Cornell University College of Veterinary Medicine

In a recent study, DNA research has shed light on significant discoveries for dogs. National DNA Day on April 25 commemorates the completion of the Human Genome Project in 2003 in addition to the discovery of DNA’s double helix in 1953. The research findings done by Adam Boyko, an assistant professor in biomedical sciences at the Cornell University College of Veterinary Medicine showcases a genetic basis for dog-related diseases and traits.

According to Boyko, the knowledge about the canine’s genetic is helpful in keeping them healthy. His research mainly focuses on DNA testing and is specifically advantageous to dog breeders. Boyko’s findings are beneficial in identifying appropriate mates. As a result, Boyko intends to curb unhealthy inbreeding and avoids the development of unhealthy litters. Boyko aims to strengthen dog DNA testing and plans to expand it on the basis of human DNA testing.

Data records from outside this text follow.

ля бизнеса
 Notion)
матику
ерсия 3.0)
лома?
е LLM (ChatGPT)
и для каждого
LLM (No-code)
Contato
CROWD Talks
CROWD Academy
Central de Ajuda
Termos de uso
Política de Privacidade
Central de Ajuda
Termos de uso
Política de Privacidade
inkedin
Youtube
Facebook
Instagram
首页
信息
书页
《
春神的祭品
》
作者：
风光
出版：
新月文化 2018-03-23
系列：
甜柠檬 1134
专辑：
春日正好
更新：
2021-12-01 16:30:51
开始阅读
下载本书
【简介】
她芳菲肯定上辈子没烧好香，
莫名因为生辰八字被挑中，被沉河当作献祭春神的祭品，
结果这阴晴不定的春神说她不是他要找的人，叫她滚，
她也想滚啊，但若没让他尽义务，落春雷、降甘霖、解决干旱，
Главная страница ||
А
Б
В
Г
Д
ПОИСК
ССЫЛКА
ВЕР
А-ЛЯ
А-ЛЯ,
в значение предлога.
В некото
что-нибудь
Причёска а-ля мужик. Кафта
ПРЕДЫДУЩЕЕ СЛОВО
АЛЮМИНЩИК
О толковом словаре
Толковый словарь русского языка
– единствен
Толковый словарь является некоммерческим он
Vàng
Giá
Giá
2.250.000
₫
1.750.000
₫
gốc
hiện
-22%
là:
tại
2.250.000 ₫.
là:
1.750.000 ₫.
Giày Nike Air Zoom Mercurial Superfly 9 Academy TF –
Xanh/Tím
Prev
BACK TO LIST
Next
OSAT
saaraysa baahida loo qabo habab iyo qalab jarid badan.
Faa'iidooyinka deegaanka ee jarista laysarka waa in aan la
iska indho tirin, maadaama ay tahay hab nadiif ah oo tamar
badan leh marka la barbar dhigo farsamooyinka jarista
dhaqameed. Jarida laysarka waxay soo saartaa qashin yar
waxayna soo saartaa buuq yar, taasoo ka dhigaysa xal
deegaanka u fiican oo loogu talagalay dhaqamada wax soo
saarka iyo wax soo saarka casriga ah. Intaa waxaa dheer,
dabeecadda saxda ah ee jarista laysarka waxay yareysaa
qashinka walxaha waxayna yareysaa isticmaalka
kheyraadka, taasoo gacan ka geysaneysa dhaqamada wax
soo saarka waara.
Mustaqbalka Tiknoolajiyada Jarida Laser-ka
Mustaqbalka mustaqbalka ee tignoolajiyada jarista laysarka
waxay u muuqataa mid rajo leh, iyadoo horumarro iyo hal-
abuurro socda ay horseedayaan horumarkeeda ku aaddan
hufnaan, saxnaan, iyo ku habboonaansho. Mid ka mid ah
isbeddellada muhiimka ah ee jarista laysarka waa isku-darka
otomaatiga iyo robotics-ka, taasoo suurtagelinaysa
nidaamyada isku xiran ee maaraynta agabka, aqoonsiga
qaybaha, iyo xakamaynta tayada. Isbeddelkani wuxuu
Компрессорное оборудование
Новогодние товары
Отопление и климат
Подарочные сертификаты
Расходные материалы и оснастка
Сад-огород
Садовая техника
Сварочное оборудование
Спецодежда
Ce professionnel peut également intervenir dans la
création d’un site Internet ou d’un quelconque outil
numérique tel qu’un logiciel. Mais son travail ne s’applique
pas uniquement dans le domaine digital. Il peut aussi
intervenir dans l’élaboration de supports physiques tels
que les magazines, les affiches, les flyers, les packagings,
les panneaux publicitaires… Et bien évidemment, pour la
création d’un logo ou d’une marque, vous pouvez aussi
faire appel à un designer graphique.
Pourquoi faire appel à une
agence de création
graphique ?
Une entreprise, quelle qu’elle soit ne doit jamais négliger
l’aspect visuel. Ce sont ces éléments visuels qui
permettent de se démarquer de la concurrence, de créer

Boyko underlines the importance of dog DNA testing by referring to the significance of genetic testing in order to check the prevalence of canine disorders. Genetic basis provides information about canine diseases, including cancer and hip dysplasia. The Cornell University-based professor thus hopes to develop constructive knowledge for veterinarians and pet owners in order to keep a check on the dog’s health.   Furthermore, he elaborates a risk of hyperuricosuria (HUU), which indicates a low-purine diet among the dog species. In order to avoid HUU, he suggests lots of water prevent the occurrence of bladder stones. In the absence of a DNA test the dog will be fed with a regular diet and is thus bound to aggravate the conditions of stones, which is a painful and costly procedure.